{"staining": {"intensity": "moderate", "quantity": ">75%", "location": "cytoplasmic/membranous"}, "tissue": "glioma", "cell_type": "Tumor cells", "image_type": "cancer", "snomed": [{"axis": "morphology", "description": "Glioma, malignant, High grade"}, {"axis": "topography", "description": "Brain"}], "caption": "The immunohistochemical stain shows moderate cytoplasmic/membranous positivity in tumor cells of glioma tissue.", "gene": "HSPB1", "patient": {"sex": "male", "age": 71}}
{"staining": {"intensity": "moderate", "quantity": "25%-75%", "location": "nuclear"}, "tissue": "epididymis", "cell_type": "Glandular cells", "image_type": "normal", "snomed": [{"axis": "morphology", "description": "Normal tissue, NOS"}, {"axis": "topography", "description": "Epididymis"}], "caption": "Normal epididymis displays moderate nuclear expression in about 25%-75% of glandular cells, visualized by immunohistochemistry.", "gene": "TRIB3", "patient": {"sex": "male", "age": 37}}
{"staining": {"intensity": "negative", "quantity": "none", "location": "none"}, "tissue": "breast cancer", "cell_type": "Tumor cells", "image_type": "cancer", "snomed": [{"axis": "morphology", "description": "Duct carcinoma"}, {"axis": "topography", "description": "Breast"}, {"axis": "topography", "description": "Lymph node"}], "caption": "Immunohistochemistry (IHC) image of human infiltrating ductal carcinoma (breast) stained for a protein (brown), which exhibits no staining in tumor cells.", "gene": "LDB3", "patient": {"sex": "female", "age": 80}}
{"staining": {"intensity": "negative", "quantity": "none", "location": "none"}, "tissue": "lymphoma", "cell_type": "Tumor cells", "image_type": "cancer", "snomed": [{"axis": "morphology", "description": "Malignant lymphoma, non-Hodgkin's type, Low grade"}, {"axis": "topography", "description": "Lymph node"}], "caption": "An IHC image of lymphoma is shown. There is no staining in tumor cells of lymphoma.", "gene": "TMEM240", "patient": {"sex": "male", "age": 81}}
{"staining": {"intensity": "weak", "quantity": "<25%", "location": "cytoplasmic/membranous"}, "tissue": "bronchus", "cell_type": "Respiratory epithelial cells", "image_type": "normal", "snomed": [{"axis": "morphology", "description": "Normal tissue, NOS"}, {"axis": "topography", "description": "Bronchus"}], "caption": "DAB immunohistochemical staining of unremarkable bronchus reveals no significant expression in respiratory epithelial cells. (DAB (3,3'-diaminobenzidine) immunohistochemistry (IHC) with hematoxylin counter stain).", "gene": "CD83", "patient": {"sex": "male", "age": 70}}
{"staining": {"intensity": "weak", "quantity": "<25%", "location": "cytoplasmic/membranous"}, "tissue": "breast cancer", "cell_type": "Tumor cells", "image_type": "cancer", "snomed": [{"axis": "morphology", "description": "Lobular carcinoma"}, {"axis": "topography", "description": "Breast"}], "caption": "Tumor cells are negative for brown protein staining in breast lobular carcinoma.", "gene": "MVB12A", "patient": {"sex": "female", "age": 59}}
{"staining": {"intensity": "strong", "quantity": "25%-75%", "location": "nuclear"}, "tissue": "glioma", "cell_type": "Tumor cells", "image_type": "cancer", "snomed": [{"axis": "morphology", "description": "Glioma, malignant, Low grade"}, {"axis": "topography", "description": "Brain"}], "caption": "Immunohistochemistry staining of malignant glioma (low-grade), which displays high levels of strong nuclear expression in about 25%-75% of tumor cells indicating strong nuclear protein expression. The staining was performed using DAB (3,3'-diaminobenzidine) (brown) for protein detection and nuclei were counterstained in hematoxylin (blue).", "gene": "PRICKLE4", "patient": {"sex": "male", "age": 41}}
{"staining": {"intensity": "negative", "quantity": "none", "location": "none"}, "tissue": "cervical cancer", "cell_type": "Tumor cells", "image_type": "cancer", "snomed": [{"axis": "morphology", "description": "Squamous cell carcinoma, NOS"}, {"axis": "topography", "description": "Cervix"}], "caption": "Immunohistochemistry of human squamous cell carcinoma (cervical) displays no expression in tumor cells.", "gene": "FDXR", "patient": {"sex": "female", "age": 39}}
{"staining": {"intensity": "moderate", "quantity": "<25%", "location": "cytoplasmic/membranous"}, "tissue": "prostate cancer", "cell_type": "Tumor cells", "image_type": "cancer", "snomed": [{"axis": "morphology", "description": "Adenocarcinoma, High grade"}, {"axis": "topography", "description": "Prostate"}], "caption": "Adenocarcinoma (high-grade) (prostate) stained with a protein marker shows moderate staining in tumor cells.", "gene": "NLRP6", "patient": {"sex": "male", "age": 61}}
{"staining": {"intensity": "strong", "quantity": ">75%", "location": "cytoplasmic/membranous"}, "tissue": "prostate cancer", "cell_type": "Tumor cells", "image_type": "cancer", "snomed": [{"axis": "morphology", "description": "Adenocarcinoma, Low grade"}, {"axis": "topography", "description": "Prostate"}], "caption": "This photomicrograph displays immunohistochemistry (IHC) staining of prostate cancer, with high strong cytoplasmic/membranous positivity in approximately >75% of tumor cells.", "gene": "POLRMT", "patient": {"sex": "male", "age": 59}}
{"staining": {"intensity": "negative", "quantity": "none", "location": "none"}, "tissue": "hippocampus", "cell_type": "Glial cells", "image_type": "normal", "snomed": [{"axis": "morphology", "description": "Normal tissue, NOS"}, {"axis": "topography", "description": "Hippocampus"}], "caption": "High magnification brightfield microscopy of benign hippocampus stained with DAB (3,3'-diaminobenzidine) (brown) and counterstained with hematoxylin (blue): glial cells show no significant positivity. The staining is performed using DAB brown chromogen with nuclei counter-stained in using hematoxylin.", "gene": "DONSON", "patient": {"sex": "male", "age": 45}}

▶ _TASK OBJECTIVE_:
Transcribe the full listing. Change nothing.

▶ _EXPECTED ANSWER_:
{"staining": {"intensity": "moderate", "quantity": ">75%", "location": "cytoplasmic/membranous"}, "tissue": "glioma", "cell_type": "Tumor cells", "image_type": "cancer", "snomed": [{"axis": "morphology", "description": "Glioma, malignant, High grade"}, {"axis": "topography", "description": "Brain"}], "caption": "The immunohistochemical stain shows moderate cytoplasmic/membranous positivity in tumor cells of glioma tissue.", "gene": "HSPB1", "patient": {"sex": "male", "age": 71}}
{"staining": {"intensity": "moderate", "quantity": "25%-75%", "location": "nuclear"}, "tissue": "epididymis", "cell_type": "Glandular cells", "image_type": "normal", "snomed": [{"axis": "morphology", "description": "Normal tissue, NOS"}, {"axis": "topography", "description": "Epididymis"}], "caption": "Normal epididymis displays moderate nuclear expression in about 25%-75% of glandular cells, visualized by immunohistochemistry.", "gene": "TRIB3", "patient": {"sex": "male", "age": 37}}
{"staining": {"intensity": "negative", "quantity": "none", "location": "none"}, "tissue": "breast cancer", "cell_type": "Tumor cells", "image_type": "cancer", "snomed": [{"axis": "morphology", "description": "Duct carcinoma"}, {"axis": "topography", "description": "Breast"}, {"axis": "topography", "description": "Lymph node"}], "caption": "Immunohistochemistry (IHC) image of human infiltrating ductal carcinoma (breast) stained for a protein (brown), which exhibits no staining in tumor cells.", "gene": "LDB3", "patient": {"sex": "female", "age": 80}}
{"staining": {"intensity": "negative", "quantity": "none", "location": "none"}, "tissue": "lymphoma", "cell_type": "Tumor cells", "image_type": "cancer", "snomed": [{"axis": "morphology", "description": "Malignant lymphoma, non-Hodgkin's type, Low grade"}, {"axis": "topography", "description": "Lymph node"}], "caption": "An IHC image of lymphoma is shown. There is no staining in tumor cells of lymphoma.", "gene": "TMEM240", "patient": {"sex": "male", "age": 81}}
{"staining": {"intensity": "weak", "quantity": "<25%", "location": "cytoplasmic/membranous"}, "tissue": "bronchus", "cell_type": "Respiratory epithelial cells", "image_type": "normal", "snomed": [{"axis": "morphology", "description": "Normal tissue, NOS"}, {"axis": "topography", "description": "Bronchus"}], "caption": "DAB immunohistochemical staining of unremarkable bronchus reveals no significant expression in respiratory epithelial cells. (DAB (3,3'-diaminobenzidine) immunohistochemistry (IHC) with hematoxylin counter stain).", "gene": "CD83", "patient": {"sex": "male", "age": 70}}
{"staining": {"intensity": "weak", "quantity": "<25%", "location": "cytoplasmic/membranous"}, "tissue": "breast cancer", "cell_type": "Tumor cells", "image_type": "cancer", "snomed": [{"axis": "morphology", "description": "Lobular carcinoma"}, {"axis": "topography", "description": "Breast"}], "caption": "Tumor cells are negative for brown protein staining in breast lobular carcinoma.", "gene": "MVB12A", "patient": {"sex": "female", "age": 59}}
{"staining": {"intensity": "strong", "quantity": "25%-75%", "location": "nuclear"}, "tissue": "glioma", "cell_type": "Tumor cells", "image_type": "cancer", "snomed": [{"axis": "morphology", "description": "Glioma, malignant, Low grade"}, {"axis": "topography", "description": "Brain"}], "caption": "Immunohistochemistry staining of malignant glioma (low-grade), which displays high levels of strong nuclear expression in about 25%-75% of tumor cells indicating strong nuclear protein expression. The staining was performed using DAB (3,3'-diaminobenzidine) (brown) for protein detection and nuclei were counterstained in hematoxylin (blue).", "gene": "PRICKLE4", "patient": {"sex": "male", "age": 41}}
{"staining": {"intensity": "negative", "quantity": "none", "location": "none"}, "tissue": "cervical cancer", "cell_type": "Tumor cells", "image_type": "cancer", "snomed": [{"axis": "morphology", "description": "Squamous cell carcinoma, NOS"}, {"axis": "topography", "description": "Cervix"}], "caption": "Immunohistochemistry of human squamous cell carcinoma (cervical) displays no expression in tumor cells.", "gene": "FDXR", "patient": {"sex": "female", "age": 39}}
{"staining": {"intensity": "moderate", "quantity": "<25%", "location": "cytoplasmic/membranous"}, "tissue": "prostate cancer", "cell_type": "Tumor cells", "image_type": "cancer", "snomed": [{"axis": "morphology", "description": "Adenocarcinoma, High grade"}, {"axis": "topography", "description": "Prostate"}], "caption": "Adenocarcinoma (high-grade) (prostate) stained with a protein marker shows moderate staining in tumor cells.", "gene": "NLRP6", "patient": {"sex": "male", "age": 61}}
{"staining": {"intensity": "strong", "quantity": ">75%", "location": "cytoplasmic/membranous"}, "tissue": "prostate cancer", "cell_type": "Tumor cells", "image_type": "cancer", "snomed": [{"axis": "morphology", "description": "Adenocarcinoma, Low grade"}, {"axis": "topography", "description": "Prostate"}], "caption": "This photomicrograph displays immunohistochemistry (IHC) staining of prostate cancer, with high strong cytoplasmic/membranous positivity in approximately >75% of tumor cells.", "gene": "POLRMT", "patient": {"sex": "male", "age": 59}}
{"staining": {"intensity": "negative", "quantity": "none", "location": "none"}, "tissue": "hippocampus", "cell_type": "Glial cells", "image_type": "normal", "snomed": [{"axis": "morphology", "description": "Normal tissue, NOS"}, {"axis": "topography", "description": "Hippocampus"}], "caption": "High magnification brightfield microscopy of benign hippocampus stained with DAB (3,3'-diaminobenzidine) (brown) and counterstained with hematoxylin (blue): glial cells show no significant positivity. The staining is performed using DAB brown chromogen with nuclei counter-stained in using hematoxylin.", "gene": "DONSON", "patient": {"sex": "male", "age": 45}}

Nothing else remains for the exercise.